Y la igualdad fundamental de todos los bautizados está en Juan llevada a las últimas consecuencias. Fíjense que el gran descubrimiento que Mateo pone en labios de Pedro "Tu eres el Cristo, el hijo de Dios", Juan la pone nada menos que en labios de una mujer, de Marta. Porque aún estas diferencias que antipáticamente San Pablo admite en sus cartas: "las mujeres en la Iglesia que se callen", Juan las rechaza: para Juan la Samaritana, Marta o María son personalidades tan importantes como el ciego o Lázaro o aún los doce. Juan destaca que es María Magdalena y no Pedro el primero en ver a Jesús resucitado y, cuando va a los discípulos, es la primera también ella en hacer la proclamación pascual "He visto al Señor". Lo único que vale es ser discípulo amado. Y justamente en un pasaje Juan escribe: "Jesús amaba a Marta, a su hermano y a Lázaro". Eso es lo único que importa.
Juan quería que en la Iglesia todos fueran iguales y que la única primacía se la llevara, pues, el amor de Jesús y a Jesús y a los demás; y no quería saber nada de las comunidades que apóstoles como Pablo y Pedro fundaban con sus autoridades y ministros.
Claro que lo de Juan era una utopía y en realidad no funcionó. Las cartas de Juan nos muestran como la falta de autoridades a las cuales referirse producía desconciertos y divisiones. Al final el mismo cuarto evangelio tiene que aceptar la introducción tardía del apéndice añadido del capítulo 21 en donde Cristo le confiere autoridad a Pedro. Pero aún allí subordina esta autoridad tres veces al amor: "Pedro ¿me amas más que éstos?" y destaca que el verdadero pastor sigue siendo Jesús: "Apacienta mis ovejas".
El evangelio de Juan pues nos servirá siempre para equilibrar la necesidad de autoridad y ministros en la Iglesia con la gran verdad de que antes que nada la Iglesia la formamos todos los bautizados y que aún para el Papa es muchísimo más importante el día de su bautismo que el día de su ordenación episcopal y su elevación al trono de San Pedro. Ser bautizado marca una distinción substancial con el no serlo: el hecho de pasar de lo humano a lo sobrenatural, a lo divino; de introducirnos desde la muerte a la vida; la dignidad suprema de constituirnos en hijos de Dios y hermanos de Jesucristo, todos sacerdotes, todos apóstoles.

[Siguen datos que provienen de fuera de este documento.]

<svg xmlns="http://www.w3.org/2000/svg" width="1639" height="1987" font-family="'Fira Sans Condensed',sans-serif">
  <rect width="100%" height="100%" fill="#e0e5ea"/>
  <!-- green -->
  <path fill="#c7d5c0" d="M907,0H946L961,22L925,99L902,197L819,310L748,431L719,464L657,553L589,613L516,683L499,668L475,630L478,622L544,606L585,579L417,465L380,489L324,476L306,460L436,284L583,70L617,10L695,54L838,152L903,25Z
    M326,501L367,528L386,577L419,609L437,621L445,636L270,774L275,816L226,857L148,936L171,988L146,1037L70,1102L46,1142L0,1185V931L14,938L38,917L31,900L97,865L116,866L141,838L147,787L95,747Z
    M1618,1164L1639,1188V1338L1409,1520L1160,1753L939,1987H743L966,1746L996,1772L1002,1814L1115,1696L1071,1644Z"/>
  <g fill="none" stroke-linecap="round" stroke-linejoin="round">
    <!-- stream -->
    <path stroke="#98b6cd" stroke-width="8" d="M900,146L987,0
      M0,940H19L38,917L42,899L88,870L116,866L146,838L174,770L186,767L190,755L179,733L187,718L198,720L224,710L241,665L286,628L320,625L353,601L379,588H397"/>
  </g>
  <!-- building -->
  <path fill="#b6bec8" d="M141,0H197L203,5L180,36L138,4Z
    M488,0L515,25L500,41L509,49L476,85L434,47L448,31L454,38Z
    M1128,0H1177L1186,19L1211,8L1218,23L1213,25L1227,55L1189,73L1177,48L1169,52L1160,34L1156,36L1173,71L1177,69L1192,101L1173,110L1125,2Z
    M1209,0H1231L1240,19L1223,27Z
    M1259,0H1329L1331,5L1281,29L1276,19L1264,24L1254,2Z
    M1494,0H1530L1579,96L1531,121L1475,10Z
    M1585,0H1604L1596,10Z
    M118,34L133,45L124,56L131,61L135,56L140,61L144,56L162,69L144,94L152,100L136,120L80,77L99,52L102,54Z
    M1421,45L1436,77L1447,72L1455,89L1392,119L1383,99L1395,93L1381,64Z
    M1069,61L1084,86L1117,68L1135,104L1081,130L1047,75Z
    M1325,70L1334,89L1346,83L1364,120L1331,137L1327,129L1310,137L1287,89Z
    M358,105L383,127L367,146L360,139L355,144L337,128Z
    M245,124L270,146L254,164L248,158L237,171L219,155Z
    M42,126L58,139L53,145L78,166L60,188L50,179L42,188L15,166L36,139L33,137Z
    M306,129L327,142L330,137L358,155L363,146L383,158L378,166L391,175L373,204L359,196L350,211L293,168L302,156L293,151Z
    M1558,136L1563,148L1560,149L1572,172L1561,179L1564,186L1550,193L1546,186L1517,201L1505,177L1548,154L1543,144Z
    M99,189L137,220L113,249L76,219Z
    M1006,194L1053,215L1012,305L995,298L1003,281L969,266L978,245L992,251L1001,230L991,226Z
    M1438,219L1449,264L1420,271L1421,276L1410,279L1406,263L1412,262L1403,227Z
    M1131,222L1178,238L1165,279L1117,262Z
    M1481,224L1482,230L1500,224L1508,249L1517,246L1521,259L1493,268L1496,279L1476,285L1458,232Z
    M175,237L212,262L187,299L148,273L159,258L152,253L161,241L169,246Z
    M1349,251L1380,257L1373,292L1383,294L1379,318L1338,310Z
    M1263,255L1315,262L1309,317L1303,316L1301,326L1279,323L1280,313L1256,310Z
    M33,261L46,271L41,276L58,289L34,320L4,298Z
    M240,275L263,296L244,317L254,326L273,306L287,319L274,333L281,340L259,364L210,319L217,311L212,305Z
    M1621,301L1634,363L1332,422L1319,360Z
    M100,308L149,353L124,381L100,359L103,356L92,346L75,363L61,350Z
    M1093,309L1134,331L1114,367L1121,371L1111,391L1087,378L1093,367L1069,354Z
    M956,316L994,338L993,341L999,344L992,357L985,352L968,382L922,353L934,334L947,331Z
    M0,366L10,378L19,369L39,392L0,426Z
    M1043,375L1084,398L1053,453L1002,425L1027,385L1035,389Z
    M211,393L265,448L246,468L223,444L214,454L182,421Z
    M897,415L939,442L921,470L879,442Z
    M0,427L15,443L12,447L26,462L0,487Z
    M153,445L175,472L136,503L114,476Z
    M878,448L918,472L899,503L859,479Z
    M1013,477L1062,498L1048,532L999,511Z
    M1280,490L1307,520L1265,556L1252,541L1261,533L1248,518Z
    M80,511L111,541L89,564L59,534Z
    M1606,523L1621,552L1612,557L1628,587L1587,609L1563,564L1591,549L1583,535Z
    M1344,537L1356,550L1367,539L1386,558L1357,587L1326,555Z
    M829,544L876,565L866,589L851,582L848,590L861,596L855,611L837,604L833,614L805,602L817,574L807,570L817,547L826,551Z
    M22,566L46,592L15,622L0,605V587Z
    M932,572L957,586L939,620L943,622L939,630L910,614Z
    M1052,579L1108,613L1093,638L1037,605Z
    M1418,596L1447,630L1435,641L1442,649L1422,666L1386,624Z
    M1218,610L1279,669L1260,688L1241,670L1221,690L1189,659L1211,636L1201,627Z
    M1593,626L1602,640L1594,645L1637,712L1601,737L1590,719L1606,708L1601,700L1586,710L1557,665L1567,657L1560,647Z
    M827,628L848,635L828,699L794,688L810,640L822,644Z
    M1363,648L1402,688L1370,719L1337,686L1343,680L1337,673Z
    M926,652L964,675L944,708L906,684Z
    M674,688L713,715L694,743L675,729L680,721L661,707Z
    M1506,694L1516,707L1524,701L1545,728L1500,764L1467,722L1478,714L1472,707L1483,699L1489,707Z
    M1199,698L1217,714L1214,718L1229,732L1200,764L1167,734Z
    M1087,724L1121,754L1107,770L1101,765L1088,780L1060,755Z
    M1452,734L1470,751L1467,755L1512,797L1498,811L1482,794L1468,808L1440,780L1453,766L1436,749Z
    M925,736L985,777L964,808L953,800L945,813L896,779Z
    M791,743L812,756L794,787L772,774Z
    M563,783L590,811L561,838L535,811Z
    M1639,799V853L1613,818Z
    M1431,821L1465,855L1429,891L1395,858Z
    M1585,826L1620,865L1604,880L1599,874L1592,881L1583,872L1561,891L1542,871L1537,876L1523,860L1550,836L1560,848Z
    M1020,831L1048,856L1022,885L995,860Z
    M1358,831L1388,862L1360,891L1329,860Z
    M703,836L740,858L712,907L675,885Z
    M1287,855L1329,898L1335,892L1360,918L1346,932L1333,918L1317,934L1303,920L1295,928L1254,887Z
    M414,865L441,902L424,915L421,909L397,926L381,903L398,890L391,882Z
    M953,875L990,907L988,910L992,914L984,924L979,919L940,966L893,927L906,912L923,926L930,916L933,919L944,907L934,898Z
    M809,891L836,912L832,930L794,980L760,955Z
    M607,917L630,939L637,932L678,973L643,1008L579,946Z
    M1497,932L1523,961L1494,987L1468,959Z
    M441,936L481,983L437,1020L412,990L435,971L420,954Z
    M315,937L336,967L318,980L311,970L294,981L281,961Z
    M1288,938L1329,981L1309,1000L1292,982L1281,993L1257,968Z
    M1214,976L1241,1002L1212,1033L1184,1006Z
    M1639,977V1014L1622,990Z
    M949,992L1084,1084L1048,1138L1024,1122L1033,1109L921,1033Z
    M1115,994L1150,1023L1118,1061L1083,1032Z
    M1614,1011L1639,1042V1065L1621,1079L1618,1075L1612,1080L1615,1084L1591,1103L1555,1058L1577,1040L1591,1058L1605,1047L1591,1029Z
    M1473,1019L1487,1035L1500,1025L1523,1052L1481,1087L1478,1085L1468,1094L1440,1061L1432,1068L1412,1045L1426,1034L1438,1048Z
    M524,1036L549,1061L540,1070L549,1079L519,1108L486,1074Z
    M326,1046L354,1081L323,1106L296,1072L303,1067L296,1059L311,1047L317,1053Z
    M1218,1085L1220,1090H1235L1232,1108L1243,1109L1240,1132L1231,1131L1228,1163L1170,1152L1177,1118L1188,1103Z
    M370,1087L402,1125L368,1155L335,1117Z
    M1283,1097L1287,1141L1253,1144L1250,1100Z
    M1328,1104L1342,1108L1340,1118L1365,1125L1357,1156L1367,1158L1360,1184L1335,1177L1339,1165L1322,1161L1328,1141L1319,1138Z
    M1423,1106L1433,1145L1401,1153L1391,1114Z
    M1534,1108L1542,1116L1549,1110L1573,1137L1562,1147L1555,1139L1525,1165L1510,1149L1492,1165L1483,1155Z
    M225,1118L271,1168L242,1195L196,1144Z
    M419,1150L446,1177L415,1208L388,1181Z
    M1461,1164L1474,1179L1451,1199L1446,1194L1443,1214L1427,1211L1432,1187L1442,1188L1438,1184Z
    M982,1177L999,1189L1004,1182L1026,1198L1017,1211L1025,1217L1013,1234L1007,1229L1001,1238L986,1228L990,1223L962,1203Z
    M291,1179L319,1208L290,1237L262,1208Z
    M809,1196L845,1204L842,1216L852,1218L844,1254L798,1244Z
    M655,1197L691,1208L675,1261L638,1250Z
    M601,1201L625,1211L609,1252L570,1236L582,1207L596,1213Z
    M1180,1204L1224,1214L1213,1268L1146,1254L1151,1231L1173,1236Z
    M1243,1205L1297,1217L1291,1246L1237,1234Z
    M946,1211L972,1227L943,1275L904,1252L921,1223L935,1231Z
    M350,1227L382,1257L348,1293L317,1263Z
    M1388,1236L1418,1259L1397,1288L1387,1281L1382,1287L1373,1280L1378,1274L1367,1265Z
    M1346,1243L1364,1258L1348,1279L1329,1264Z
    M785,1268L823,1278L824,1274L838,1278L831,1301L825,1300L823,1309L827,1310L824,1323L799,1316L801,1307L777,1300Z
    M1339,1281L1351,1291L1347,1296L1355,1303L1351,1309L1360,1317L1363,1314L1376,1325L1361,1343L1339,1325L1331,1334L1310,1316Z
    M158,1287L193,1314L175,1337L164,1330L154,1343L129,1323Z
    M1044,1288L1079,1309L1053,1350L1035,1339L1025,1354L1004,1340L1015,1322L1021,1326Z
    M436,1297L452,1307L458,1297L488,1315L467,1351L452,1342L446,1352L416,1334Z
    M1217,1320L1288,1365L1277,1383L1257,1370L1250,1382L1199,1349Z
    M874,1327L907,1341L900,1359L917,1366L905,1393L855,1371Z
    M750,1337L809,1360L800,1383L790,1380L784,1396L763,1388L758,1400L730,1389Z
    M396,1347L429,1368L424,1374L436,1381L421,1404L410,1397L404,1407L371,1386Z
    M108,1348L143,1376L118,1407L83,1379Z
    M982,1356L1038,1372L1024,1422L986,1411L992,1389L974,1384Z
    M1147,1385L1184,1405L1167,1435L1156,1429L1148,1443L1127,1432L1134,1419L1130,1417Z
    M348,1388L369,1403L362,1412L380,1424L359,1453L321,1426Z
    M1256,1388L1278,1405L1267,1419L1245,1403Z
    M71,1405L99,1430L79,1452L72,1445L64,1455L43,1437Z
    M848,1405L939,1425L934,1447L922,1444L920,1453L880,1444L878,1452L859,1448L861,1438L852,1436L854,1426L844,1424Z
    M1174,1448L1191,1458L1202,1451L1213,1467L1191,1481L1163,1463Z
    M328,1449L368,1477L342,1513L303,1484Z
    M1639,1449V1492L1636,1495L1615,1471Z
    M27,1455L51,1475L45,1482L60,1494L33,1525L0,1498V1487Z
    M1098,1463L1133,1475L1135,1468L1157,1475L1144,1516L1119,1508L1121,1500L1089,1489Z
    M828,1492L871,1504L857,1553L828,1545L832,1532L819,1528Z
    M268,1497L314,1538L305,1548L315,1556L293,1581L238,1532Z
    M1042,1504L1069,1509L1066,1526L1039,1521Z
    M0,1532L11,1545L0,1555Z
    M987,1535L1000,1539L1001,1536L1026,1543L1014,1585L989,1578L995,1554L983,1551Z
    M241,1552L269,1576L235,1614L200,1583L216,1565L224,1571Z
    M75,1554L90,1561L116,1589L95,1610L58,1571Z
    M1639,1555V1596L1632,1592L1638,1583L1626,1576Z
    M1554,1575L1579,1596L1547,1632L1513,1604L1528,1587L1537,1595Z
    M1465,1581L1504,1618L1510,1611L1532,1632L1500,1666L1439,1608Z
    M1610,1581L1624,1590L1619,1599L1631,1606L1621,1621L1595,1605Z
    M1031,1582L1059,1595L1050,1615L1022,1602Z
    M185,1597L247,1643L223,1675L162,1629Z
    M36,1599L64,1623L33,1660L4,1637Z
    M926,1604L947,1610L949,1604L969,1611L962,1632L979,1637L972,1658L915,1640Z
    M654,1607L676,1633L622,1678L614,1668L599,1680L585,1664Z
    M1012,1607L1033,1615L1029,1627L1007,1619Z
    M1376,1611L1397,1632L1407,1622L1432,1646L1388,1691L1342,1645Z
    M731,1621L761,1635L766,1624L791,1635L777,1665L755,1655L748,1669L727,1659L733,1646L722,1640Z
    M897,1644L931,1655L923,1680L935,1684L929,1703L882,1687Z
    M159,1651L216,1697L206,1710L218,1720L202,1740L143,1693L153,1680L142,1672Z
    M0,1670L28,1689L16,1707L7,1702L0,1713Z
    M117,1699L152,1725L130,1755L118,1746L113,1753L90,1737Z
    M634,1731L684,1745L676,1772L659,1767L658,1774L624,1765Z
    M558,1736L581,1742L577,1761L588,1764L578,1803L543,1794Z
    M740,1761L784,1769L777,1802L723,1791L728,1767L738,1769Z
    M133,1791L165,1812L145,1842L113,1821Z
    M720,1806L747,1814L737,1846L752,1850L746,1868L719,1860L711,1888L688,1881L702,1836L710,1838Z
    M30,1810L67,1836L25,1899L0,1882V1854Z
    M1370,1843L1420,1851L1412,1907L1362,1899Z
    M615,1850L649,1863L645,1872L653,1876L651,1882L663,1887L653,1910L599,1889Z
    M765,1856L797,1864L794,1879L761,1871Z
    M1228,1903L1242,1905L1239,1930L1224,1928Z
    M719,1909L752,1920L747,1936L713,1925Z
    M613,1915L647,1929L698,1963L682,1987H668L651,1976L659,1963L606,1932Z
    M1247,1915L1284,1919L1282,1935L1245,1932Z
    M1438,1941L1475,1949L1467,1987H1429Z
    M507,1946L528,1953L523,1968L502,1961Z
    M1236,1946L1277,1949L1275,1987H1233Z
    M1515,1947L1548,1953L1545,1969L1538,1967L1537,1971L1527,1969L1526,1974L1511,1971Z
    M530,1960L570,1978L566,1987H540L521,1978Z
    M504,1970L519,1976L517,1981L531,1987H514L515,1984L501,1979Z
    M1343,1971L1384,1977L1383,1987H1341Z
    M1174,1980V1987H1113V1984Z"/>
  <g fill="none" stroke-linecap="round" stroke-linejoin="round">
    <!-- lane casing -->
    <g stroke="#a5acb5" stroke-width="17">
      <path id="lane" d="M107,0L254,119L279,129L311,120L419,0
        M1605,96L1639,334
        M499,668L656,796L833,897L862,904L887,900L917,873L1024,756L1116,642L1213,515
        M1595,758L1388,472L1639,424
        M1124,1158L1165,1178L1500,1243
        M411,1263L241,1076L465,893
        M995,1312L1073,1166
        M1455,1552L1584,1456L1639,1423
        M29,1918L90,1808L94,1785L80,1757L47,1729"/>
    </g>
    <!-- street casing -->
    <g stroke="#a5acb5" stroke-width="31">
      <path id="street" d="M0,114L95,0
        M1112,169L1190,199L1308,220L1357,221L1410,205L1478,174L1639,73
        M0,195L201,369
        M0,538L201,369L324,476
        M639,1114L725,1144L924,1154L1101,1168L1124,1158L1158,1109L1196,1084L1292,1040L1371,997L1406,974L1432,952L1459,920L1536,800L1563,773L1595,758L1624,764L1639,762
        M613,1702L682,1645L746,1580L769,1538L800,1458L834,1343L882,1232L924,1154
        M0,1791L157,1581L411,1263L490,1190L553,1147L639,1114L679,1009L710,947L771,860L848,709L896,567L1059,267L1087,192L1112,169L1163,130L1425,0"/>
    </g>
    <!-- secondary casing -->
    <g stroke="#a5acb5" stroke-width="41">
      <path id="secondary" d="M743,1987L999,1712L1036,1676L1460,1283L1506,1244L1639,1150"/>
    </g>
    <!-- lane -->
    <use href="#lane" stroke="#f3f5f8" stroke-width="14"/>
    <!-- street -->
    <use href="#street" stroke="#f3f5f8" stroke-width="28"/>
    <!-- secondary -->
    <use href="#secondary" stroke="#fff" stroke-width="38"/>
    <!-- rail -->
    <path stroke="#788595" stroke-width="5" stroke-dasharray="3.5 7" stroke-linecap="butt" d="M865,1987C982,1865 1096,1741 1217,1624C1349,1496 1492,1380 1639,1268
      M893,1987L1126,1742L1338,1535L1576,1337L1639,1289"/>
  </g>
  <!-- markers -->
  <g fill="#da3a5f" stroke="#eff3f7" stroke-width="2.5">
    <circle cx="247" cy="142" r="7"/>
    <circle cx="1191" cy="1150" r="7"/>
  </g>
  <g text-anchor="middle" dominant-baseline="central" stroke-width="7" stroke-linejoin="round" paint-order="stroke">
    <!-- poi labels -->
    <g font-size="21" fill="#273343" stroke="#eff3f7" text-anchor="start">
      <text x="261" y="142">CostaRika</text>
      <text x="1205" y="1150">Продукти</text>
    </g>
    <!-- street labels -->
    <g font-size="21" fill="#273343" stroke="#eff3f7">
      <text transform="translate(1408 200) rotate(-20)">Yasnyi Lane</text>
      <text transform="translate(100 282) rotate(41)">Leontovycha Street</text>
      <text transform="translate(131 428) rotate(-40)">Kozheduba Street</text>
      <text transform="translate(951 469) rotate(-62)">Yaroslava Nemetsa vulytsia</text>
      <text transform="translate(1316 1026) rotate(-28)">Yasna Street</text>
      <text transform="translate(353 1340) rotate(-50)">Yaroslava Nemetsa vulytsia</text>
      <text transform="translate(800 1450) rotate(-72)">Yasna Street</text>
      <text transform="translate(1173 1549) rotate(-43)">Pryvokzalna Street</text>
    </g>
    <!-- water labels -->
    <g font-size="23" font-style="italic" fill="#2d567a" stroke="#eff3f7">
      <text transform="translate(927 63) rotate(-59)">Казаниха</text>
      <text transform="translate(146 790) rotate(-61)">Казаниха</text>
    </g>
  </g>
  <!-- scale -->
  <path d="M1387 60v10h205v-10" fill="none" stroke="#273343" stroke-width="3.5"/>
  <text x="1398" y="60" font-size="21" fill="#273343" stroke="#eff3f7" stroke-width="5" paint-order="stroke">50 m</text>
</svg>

Por eso el evangelio de hoy -y en realidad todo el evangelio de Juan- quiere llamarnos al trato frecuente con el Señor Resucitado, a la vida de oración, a la amistad sin mediaciones institucionales con Jesús: "Mis ovejas escuchan mi voz, yo las conozco y ellas me siguen." Escuchar a Jesús. Orar. Estar en constante comunión y amistad con él.
Pero una vez esto bien claro, hemos de reconocer, aunque no nos guste tanto, la necesidad de que existan quienes por oficio se ocupen específicamente de servir a los demás en el ministerio de la autoridad, de la predicación y de los sacramentos.
Por eso recemos para que las vocaciones a este servicio se multipliquen. Supliquemos sobre todo para que más que sus Santidades, sus Excelencias y sus Reverencias, ellos prefieran llamarse, como suele nombrarse el Papa, "servus servorum Dei", "servidor de los servidores de Dios" y que éste no sea otro título más, sino una realidad, vivida en el amor y en la conciencia de estar sirviendo a una grey que no les pertenece y de ser, también ellos, antes que nada, discípulos.